A Uruguayan study revealed, in mice, that the lack of a receptor present in the cells of the immune system significantly reduced the life expectancy and health of these animals. This deficiency also led to increased cognitive impairment and cellular aging, especially in females, according to the research which was published in the journal Cell Reports.
The immune receptor – named CD300f – is a protein that modulates inflammation and cellular metabolism and is present on different cell types of the immune system such as myeloid cells, macrophages and microglia.
For years, CD300f has been studied by the Laboratory of Neuroinflammation and Gene Therapy (LNTG) at the Institut Pasteur de Montevideo, which, with funding from the Banco de Seguros del Estado (BSE), has made it possible to learn more about its function. For example, in 2020, researchers identified that this protein is also involved in the regulation of depression, particularly in women.
To advance our understanding of this receptor, the new work hypothesized that CD300f could have a significant impact on aging-related processes.
To this end, over several years, the researchers studied groups of mice with the protein present and absent, and observed that in animals lacking the CD300f receptor there was an earlier onset of pathologies associated with aging such as cognitive deficits, motor coordination problems, tumors, and systemic inflammation or inflammation of different organs such as the brain, liver and lungs. There was also an important effect of sex, because females were more affected than males.
“Understanding that CD300f – and also myeloid cells such as macrophages and microglia – can alone determine the rate of onset of pathologies associated with aging brings us closer to understanding how we age, and contributes to the design of strategies to regulate its action, for example, by using this immunoreceptor as a potential drug target or biomarker” of predisposition to premature aging,pointed out Hugo Peluffo, researcher in charge of the LNTG and professor at the Facultad de Medicina (Universidad de la República).

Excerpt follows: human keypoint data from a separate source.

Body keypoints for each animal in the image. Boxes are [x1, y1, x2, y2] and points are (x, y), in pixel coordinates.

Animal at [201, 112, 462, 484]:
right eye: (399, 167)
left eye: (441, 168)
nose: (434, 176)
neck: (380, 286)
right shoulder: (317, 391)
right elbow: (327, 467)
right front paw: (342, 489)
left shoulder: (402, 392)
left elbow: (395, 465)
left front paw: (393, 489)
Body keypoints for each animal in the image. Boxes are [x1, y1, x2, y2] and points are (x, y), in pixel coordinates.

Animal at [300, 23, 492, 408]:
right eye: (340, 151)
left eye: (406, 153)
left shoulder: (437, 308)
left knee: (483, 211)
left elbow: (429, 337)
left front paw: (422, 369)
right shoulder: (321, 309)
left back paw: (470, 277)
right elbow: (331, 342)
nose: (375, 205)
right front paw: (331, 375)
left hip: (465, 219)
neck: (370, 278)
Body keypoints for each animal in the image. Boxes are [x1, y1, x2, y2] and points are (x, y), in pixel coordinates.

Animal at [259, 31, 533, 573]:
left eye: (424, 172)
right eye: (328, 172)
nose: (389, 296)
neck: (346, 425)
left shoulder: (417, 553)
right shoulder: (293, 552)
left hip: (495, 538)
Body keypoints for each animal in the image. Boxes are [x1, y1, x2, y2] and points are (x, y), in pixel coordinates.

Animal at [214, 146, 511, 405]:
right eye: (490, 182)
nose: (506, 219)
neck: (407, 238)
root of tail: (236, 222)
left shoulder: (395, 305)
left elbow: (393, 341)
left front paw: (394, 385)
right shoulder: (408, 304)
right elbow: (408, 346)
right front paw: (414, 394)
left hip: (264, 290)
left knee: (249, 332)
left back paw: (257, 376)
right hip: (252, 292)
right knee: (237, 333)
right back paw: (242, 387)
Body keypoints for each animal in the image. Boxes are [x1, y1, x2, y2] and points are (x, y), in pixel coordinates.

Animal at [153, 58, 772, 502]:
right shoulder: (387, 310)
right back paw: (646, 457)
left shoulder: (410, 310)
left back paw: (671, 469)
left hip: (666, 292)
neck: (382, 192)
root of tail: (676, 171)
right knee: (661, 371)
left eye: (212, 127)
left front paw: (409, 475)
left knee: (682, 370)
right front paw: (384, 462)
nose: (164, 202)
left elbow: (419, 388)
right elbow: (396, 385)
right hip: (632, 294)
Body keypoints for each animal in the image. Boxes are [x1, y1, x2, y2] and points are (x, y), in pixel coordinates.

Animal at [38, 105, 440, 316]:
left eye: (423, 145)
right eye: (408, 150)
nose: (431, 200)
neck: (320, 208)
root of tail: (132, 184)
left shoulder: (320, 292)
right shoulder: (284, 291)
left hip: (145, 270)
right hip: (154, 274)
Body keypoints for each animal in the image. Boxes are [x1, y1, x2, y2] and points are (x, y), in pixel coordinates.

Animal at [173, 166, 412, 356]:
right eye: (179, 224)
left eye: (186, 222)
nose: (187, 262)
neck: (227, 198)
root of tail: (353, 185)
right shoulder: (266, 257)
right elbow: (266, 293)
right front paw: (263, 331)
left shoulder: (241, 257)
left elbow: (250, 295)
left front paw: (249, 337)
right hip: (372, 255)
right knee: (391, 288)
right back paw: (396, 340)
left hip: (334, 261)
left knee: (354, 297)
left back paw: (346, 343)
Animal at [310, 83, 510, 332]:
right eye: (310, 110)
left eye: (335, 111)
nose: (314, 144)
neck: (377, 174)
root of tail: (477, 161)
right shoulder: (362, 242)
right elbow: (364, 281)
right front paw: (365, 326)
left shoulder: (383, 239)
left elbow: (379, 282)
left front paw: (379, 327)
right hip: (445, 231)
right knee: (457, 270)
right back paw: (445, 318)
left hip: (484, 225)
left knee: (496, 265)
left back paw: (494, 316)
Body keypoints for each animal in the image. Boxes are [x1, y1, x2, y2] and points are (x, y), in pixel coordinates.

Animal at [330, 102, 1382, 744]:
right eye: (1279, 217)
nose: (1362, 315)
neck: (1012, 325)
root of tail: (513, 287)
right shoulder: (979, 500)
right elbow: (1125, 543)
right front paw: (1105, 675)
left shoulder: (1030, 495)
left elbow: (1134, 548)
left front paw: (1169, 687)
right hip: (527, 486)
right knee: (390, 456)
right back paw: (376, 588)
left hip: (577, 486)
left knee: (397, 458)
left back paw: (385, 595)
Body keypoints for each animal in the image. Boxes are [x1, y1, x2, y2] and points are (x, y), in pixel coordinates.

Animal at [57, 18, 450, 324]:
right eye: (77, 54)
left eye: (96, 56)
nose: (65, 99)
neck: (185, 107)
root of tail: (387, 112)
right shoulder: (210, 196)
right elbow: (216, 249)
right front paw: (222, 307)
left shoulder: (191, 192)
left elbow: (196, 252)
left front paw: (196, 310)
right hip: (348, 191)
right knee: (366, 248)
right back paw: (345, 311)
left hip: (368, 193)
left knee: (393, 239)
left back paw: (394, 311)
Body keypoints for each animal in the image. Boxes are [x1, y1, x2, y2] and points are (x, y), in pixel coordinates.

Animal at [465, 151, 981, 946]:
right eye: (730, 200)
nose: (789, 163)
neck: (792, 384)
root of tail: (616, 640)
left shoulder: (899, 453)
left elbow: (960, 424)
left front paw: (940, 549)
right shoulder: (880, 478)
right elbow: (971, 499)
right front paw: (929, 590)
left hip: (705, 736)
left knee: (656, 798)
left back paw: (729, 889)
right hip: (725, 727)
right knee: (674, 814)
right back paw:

Peluffo pointed out that from a methodological point of view, a valuable feature of this study is that it was carried out by following several groups of animals in detail for 30 months. Thus, it was possible to reflect the actual aging process, instead of using accelerated aging models that do not faithfully represent this process, which involves the gradual accumulation of changes with age.
“We will continue to investigate the consequences of CD300f immunoreceptor dysfunction on brain aging, in particular on microglia, which are the immune system cells within the nervous system. In addition, we will study the possible role of this immunoreceptor in Alzheimer’s disease.“, he added.
This line of work on the role of CD300f in aging was led by Frances Evans, member of the LNTP of the IP Montevideo, and had the collaboration of other laboratories of the institute, Facultad de Medicina de la Universidad de la República, the Centro Uruguayo de Imagenología Molecular Imaging and the University of Barcelona.